Waiting patiently, Themas stood behind her in the form of a faceless warpshade.

The witch raised her hands to her throat, then began the delicate operation of weaving back together what had unwoven from the violence done to her. Under her fingers, her bruise faded and her throat muscles relaxed.

To her distorted perception of time, the healing weave took half an hour to complete, but she knew it had been more than that when she returned to reality. For, instead of Themas, Estevan now stood behind her.

Semras watched him through the mirror, a controlled expression drawn on her face. “Three men?”

“Three men to rot in jail, and a corpse to rot elsewhere,” he replied, leaning against the wall with crossed arms. “The rest I graciously escorted back to their Confraternity headquarters. I left an honest recommendation there to never let them handle cases involving witches ever again—unless they wanted me to get personally involved in the matter.”

Brow furrowed, Semras turned to face him. “A corpse?”

“Your attacker. I slit his throat and hung him where he would best serve as an example.” Estevan stepped closer and gently grazed her neck with his fingers.

“The fool thought my hands were tied by orders above, and that I would deeply appreciate him ridding me of you. Or maybe he thought you had bewitched me. I admit I cared little for his pathetic pleas. The how and why did not matter as much as the act. No one usurps the authority of the Inquisition.”

Semras looked away. Of course, it had been about him, not her. She was still fooling herself. At this point, she deserved the disappointment.

“Do you want their names?” he asked.

She shook her head. “No. No, I don’t want to know. I … I’d rather not …” Remember them. A breath shuddered out of her. “How did you know I was in distress?”

“You screamed. More importantly, how are you feeling?” he asked, his hand still lingering on her throat as if it were fighting between staying and leaving.

“I’m fine. Or at least, as fine as I can be. I repaired the worst of the damage.” Semras eyed him. “You won’t reproach me for weaving magic for this, will you?”

His lips twisted into a thin, painful smile. “No, of course not. I failed in our deal, and you are free. Rejoice; I shall order you around no more. You are going back home, Semras.”

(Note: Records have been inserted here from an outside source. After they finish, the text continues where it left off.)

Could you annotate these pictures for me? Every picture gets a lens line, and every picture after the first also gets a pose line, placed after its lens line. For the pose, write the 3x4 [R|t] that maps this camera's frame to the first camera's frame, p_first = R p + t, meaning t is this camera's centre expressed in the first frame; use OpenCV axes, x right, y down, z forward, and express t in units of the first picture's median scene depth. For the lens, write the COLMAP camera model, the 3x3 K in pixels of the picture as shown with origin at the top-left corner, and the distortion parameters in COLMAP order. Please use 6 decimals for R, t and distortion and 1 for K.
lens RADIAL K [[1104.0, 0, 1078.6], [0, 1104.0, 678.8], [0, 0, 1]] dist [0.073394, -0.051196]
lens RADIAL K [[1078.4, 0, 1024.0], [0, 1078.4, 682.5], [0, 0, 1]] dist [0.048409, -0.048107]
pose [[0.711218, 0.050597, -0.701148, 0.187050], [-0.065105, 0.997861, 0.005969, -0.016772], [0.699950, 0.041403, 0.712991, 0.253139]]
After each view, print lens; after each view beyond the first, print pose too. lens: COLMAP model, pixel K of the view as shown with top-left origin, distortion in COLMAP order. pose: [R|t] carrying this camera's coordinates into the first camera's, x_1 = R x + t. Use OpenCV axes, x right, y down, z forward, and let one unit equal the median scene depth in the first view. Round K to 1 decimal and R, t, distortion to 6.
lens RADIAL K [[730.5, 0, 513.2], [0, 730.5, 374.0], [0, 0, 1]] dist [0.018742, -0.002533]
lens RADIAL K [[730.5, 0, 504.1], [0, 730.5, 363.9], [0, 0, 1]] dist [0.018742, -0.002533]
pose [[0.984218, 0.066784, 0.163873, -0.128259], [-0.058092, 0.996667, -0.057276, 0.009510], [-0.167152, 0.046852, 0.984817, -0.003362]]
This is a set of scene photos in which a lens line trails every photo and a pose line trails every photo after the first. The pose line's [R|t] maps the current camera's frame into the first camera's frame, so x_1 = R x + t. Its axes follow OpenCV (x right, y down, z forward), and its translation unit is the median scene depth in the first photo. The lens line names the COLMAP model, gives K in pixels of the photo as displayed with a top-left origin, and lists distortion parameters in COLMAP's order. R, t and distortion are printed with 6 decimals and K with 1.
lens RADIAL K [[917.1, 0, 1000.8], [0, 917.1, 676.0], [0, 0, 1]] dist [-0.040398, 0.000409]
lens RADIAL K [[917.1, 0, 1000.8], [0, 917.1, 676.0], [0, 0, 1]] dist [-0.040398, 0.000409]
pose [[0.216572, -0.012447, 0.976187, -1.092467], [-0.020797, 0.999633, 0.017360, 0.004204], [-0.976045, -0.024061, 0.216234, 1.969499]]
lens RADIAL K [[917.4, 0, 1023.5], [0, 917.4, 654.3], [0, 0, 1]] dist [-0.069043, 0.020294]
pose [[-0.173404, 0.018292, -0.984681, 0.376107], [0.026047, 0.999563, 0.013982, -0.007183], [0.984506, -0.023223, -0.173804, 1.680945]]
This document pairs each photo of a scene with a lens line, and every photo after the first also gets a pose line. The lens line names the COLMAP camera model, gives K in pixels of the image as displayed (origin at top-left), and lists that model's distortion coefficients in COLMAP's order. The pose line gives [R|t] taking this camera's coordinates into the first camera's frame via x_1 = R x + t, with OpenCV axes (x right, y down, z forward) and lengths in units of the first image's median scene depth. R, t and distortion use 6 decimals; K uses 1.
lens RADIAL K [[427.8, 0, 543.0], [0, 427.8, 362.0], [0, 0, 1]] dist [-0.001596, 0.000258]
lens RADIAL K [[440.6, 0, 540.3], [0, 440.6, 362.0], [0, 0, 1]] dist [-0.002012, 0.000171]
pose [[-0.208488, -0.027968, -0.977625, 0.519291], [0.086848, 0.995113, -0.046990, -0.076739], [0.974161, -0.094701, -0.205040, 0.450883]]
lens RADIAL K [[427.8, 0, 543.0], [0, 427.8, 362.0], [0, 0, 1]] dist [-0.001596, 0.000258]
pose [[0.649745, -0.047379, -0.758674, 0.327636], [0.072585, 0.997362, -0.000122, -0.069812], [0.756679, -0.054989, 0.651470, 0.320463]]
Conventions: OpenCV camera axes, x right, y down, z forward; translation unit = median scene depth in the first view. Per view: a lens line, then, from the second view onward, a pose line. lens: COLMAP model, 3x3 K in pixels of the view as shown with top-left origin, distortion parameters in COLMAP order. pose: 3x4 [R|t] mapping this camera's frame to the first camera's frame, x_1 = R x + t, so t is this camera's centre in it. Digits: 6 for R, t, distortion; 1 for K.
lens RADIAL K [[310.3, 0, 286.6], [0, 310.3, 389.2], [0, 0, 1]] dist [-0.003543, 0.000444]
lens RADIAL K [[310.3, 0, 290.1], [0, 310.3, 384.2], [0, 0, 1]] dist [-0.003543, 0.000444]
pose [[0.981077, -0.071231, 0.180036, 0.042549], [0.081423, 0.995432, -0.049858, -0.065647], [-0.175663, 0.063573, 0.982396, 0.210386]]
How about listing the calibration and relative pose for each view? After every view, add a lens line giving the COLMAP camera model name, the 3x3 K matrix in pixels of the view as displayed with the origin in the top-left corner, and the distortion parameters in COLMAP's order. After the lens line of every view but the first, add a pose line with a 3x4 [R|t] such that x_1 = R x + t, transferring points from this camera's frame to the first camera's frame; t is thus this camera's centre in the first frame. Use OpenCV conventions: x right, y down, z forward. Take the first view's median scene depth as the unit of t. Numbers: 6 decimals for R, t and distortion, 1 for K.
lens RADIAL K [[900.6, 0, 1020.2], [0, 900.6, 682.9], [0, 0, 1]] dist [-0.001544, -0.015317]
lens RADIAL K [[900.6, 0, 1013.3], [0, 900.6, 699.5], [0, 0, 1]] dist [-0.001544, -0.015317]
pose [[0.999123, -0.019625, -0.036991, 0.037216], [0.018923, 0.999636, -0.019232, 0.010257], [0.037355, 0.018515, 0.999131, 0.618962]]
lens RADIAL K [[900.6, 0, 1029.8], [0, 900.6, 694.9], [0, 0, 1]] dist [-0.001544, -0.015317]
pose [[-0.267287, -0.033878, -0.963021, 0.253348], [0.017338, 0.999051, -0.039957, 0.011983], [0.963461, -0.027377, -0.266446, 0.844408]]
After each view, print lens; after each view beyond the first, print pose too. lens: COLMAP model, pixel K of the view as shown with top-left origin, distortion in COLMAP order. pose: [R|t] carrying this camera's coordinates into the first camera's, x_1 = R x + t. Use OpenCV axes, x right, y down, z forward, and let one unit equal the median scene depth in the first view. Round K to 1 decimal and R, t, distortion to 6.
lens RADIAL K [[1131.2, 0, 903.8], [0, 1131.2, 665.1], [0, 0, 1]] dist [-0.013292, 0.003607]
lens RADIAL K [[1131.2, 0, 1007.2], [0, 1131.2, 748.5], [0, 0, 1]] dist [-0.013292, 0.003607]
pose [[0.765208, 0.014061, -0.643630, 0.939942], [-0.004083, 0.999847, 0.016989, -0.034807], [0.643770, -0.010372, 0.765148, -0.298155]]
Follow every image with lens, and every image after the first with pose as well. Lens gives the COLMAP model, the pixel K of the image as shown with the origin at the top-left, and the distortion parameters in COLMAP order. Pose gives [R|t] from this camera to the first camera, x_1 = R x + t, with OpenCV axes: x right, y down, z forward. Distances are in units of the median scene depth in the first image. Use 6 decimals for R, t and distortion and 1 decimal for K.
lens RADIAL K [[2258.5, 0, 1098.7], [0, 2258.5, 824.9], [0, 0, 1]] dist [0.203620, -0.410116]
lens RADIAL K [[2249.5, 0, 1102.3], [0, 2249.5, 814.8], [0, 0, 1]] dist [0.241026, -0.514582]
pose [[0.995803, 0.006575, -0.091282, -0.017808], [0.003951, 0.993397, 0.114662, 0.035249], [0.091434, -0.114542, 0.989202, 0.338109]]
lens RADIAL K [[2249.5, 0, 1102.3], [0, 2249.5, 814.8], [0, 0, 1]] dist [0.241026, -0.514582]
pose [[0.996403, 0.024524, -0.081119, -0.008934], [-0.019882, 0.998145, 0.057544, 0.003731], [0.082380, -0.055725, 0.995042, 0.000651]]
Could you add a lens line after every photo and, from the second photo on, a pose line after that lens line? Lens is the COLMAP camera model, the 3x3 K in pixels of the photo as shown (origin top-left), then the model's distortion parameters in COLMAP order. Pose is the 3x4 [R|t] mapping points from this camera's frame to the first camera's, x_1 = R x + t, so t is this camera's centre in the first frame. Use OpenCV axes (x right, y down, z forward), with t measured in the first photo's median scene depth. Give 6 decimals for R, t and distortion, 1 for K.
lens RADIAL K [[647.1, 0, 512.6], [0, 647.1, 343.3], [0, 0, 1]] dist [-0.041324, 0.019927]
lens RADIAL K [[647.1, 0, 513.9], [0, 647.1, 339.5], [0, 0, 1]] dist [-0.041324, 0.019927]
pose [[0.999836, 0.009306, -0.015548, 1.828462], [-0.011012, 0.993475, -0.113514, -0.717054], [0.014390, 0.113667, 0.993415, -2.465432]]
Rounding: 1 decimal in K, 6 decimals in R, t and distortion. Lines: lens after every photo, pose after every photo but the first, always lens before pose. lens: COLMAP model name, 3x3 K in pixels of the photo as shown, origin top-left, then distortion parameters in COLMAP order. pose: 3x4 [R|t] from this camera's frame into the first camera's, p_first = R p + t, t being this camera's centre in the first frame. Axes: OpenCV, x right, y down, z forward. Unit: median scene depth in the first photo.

He had used her name the night before too, but the way his voice softened around it still made her heart skip a beat. “You would let me go? What about—” She couldn’t finish her sentence, unsure of how she really wanted to end it.

“I would. I am honour-bound to respect my word.”

Whatever answer she had hoped to hear from him, that wasn’t it.

Confused feelings of disappointment and bitterness bubbled into her mind; she fought them back.

“It … it would take you at least four days to make the round trip again. And you’ll waste time finding another witch to consult, and …

” Semras paused, searching for excuses. “And the corpse will have decomposed by then. You will … waste so much time,” she repeated lamentably.

“I will waste it for you,” Inquisitor Velten murmured. “I gave you my word, and I broke it. You deserve to go home. You deserve to get away from this mad, violent world of mine.”

Semras didn’t want to go home—she had a coven sister to save, and …

He had a lover.

Was she the witch of Yore accused of killing a man? Was all this done in her name? All of Semras’ sufferings and trials and wounds—a tribute of Estevan’ love for Nimue?

It did not matter. Saving a coven sister—any of them, at any cost—was all she needed to keep going.

It had to be. They were all she had.

“I’ve come so far, I might as well see it through to the end,” she said, smiling tentatively at him. “What do you say? I’d rather go on with the investigation. What about you?”

Estevan studied her. “So you choose this.”

“… Yes.” Her smile widened and quivered. “Yes, I do.”